Last year, the Legislature appropriated nearly $43 million for the project, but in a memo dated April 9, 2015, Assistant Attorney General Rebecca Hattan said the state must pay slightly more than $50 million to meet its obligations.
Walker requested $7.2 million to complete the state’s payments, but Sen. Anna MacKinnon, R-Anchorage, said on Thursday that “there is enough money that is, for lack of a better phrase, pigeon-holed for this project.”
After the meeting, a MacKinnon staffer said lawyers advising the senator had a different figure for the amount required to be paid by the settlement.

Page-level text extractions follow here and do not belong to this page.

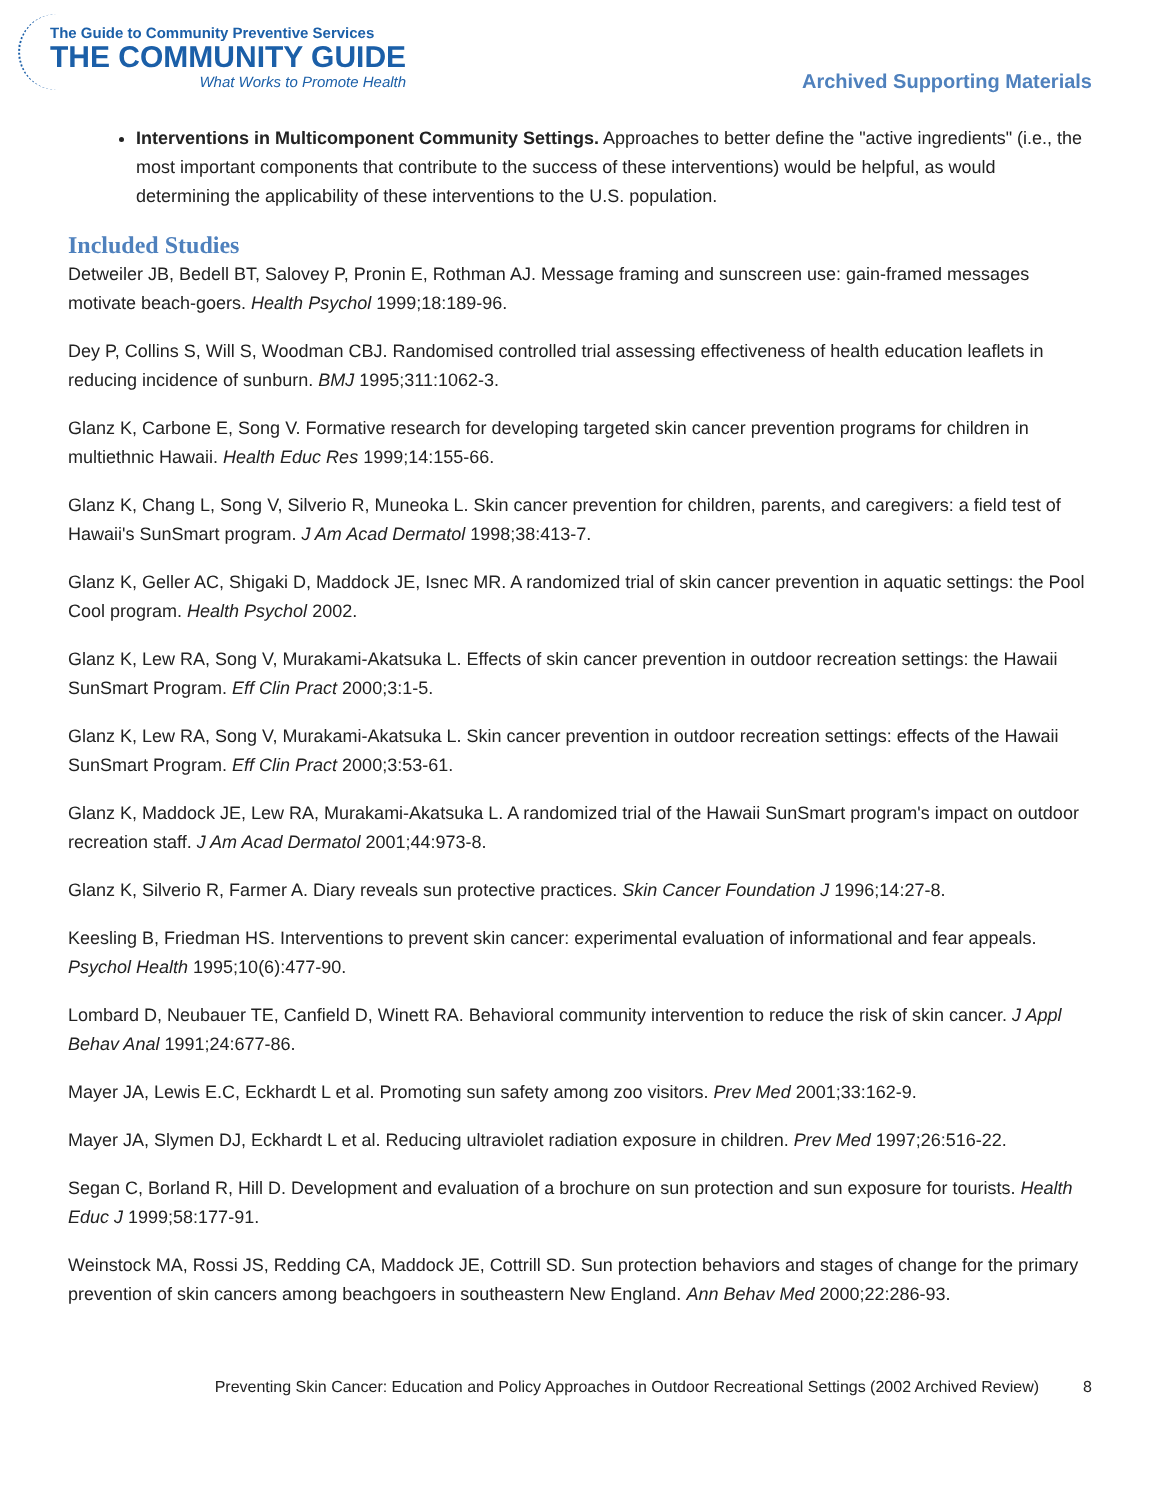The Guide to Community Preventive Services
THE COMMUNITY GUIDE
What Works to Promote Health
Archived Supporting Materials
Interventions in Multicomponent Community Settings. Approaches to better define the "active ingredients" (i.e., the most important components that contribute to the success of these interventions) would be helpful, as would determining the applicability of these interventions to the U.S. population.
Included Studies
Detweiler JB, Bedell BT, Salovey P, Pronin E, Rothman AJ. Message framing and sunscreen use: gain-framed messages motivate beach-goers. Health Psychol 1999;18:189-96.
Dey P, Collins S, Will S, Woodman CBJ. Randomised controlled trial assessing effectiveness of health education leaflets in reducing incidence of sunburn. BMJ 1995;311:1062-3.
Glanz K, Carbone E, Song V. Formative research for developing targeted skin cancer prevention programs for children in multiethnic Hawaii. Health Educ Res 1999;14:155-66.
Glanz K, Chang L, Song V, Silverio R, Muneoka L. Skin cancer prevention for children, parents, and caregivers: a field test of Hawaii's SunSmart program. J Am Acad Dermatol 1998;38:413-7.
Glanz K, Geller AC, Shigaki D, Maddock JE, Isnec MR. A randomized trial of skin cancer prevention in aquatic settings: the Pool Cool program. Health Psychol 2002.
Glanz K, Lew RA, Song V, Murakami-Akatsuka L. Effects of skin cancer prevention in outdoor recreation settings: the Hawaii SunSmart Program. Eff Clin Pract 2000;3:1-5.
Glanz K, Lew RA, Song V, Murakami-Akatsuka L. Skin cancer prevention in outdoor recreation settings: effects of the Hawaii SunSmart Program. Eff Clin Pract 2000;3:53-61.
Glanz K, Maddock JE, Lew RA, Murakami-Akatsuka L. A randomized trial of the Hawaii SunSmart program's impact on outdoor recreation staff. J Am Acad Dermatol 2001;44:973-8.
Glanz K, Silverio R, Farmer A. Diary reveals sun protective practices. Skin Cancer Foundation J 1996;14:27-8.
Keesling B, Friedman HS. Interventions to prevent skin cancer: experimental evaluation of informational and fear appeals. Psychol Health 1995;10(6):477-90.
Lombard D, Neubauer TE, Canfield D, Winett RA. Behavioral community intervention to reduce the risk of skin cancer. J Appl Behav Anal 1991;24:677-86.
Mayer JA, Lewis E.C, Eckhardt L et al. Promoting sun safety among zoo visitors. Prev Med 2001;33:162-9.
Mayer JA, Slymen DJ, Eckhardt L et al. Reducing ultraviolet radiation exposure in children. Prev Med 1997;26:516-22.
Segan C, Borland R, Hill D. Development and evaluation of a brochure on sun protection and sun exposure for tourists. Health Educ J 1999;58:177-91.
Weinstock MA, Rossi JS, Redding CA, Maddock JE, Cottrill SD. Sun protection behaviors and stages of change for the primary prevention of skin cancers among beachgoers in southeastern New England. Ann Behav Med 2000;22:286-93.
Preventing Skin Cancer: Education and Policy Approaches in Outdoor Recreational Settings (2002 Archived Review) 8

Olson disagreed, and Pat Pitney, director of the state’s Office of Management and Budget, told the committee that “the administration also believes that the commitment under the lawsuit requires an additional $7 million toward the school construction.”
MacKinnon said Pitney isn’t from the Department of Law and might not be familiar with the legal issues behind the topic.
Cori Mills, a spokeswoman for the Department of Law, said Pitney was accurate. “Our letter from last year, that still applies, and we still stand behind that,” Mills said by phone. “It’s $50 million, and they appropriated $43 (million). The governor put forward the $7.2 (million) for that reason.”